1日目 福井(後編) 2017年5月3日


 うるしの里会館から県道18号線で山を抜け国道364号線へ進み、禅で有名な曹洞宗の大本山永平寺へ。
 ここは、今から約770年前に曹洞宗のボス道元によって開かれた道場で、今でも座禅による厳しい修業が行われている寺。

 そのスケジュールは3時半に起床し、座禅(1時間)とお勤めをして7時に朝食。それから掃除と座禅(1時間)、勤行をして12時に昼食。
 午後は作務に座禅(2時間)、勤行をして17時に夕食。そしてまた座禅(2時間)をして21時に就寝というもの。
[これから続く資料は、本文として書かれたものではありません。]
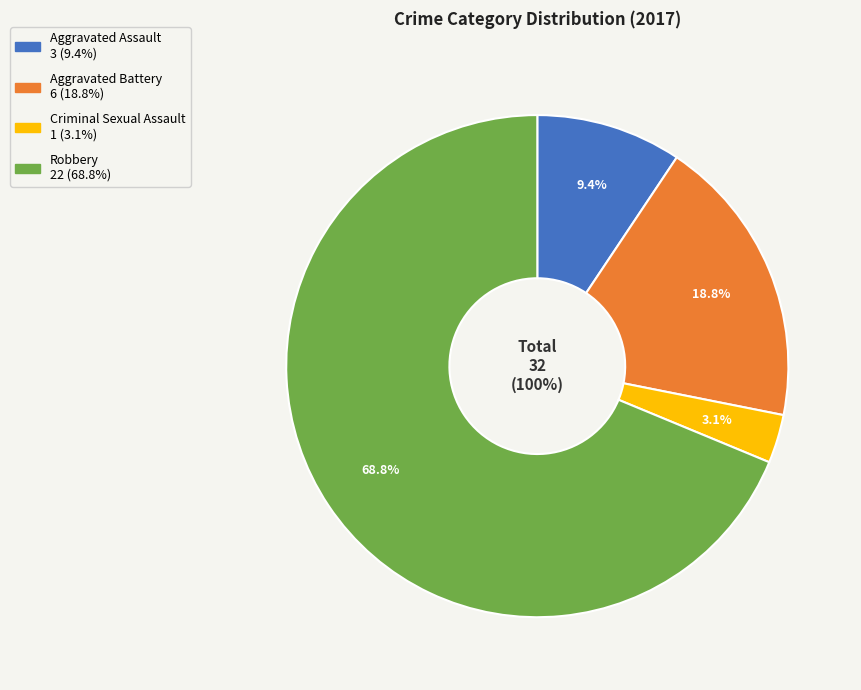

Between Aggravated Assault and Robbery, which is larger?

Robbery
 食事はもちろん仏教の戒律に基づいた精進料理。この修業を1年間勤めれば、修行僧は坊さんになれるという。
 ただでさえ厳しい修行の上に真冬は零下になる環境なので、辛さに耐えられず逃げ出す修行僧も少なくはないようだ。

 私は大型トラックの運転手という仕事上、朝3時半出勤で19時頃帰宅、それで寝るのは21時半という日も少なくはない。
 寝起きは修行僧と似たリズムだが、酒、女、博打好きな煩悩まみれの私には、こんな修業は到底勤まらない。それを滅する事が出来る坊さんは、やはり偉い人だ。

 永平寺からは県道を北上して東尋坊へ。ここは自殺の名所として有名だが、国の名勝の天然記念物でもある。マグマが冷え固まって出来た五角形、六角形の柱状の岩は、自然の力を強じる勇壮な景色。
 来るまでは凄い断崖を想像していたが、崖の上に立ってもそれ程の迫力を感じなかった。それでも高さは23mあるので、飛び降りれば間違いなく死ぬだろう。
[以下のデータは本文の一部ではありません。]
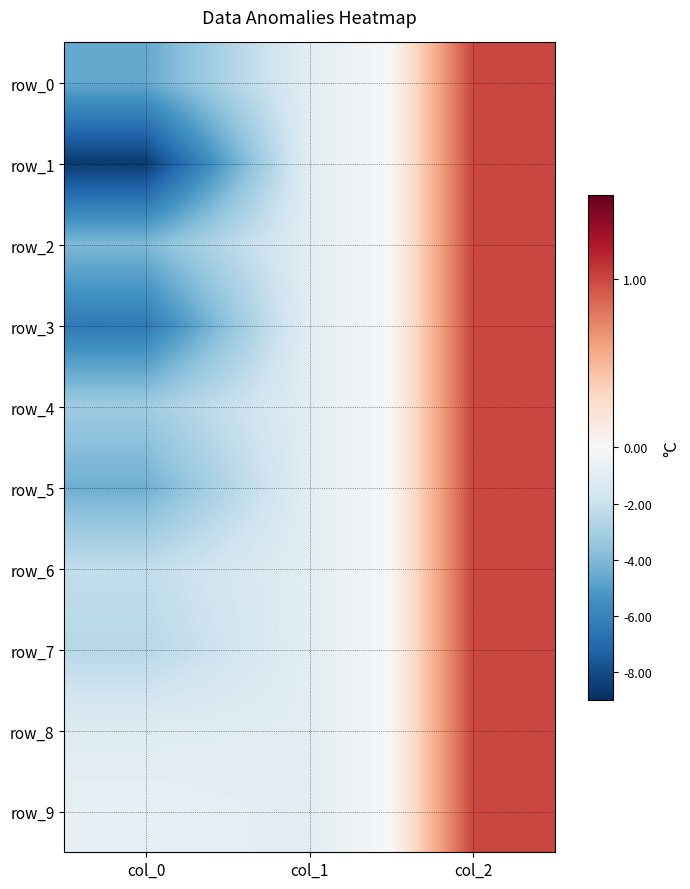

At which category is the sum across all series the highest?

col_2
 今日はもうのんびりしようと東尋坊から少し南に戻り、道の駅みくにを今夜の寝床に。夕方までまだ時間があったので、折り畳み自転車を出して芦原温泉へ。
 明治17年に開湯した福井県最大の温泉街らしいが、駅前に和風な旅館がいくつかあっただけ。賑やかな温泉街を想像していたが、人もまばらでひっそりとしていた。

 目ぼしい日帰り温泉も見当たらなかったので、駅前にあった無料の足湯に浸かって温泉気分。その後、道の駅に戻る途中で、スーパーに寄って食料と地酒をゲット。
 車に戻って昼間買った湯飲みに酒を注ぎ、肉や刺身で初日の晩餐。今頃は永平寺の修行僧は精進料理で夕食中だろうかと、地酒を飲みながら瞑想、ではなく酩酊した。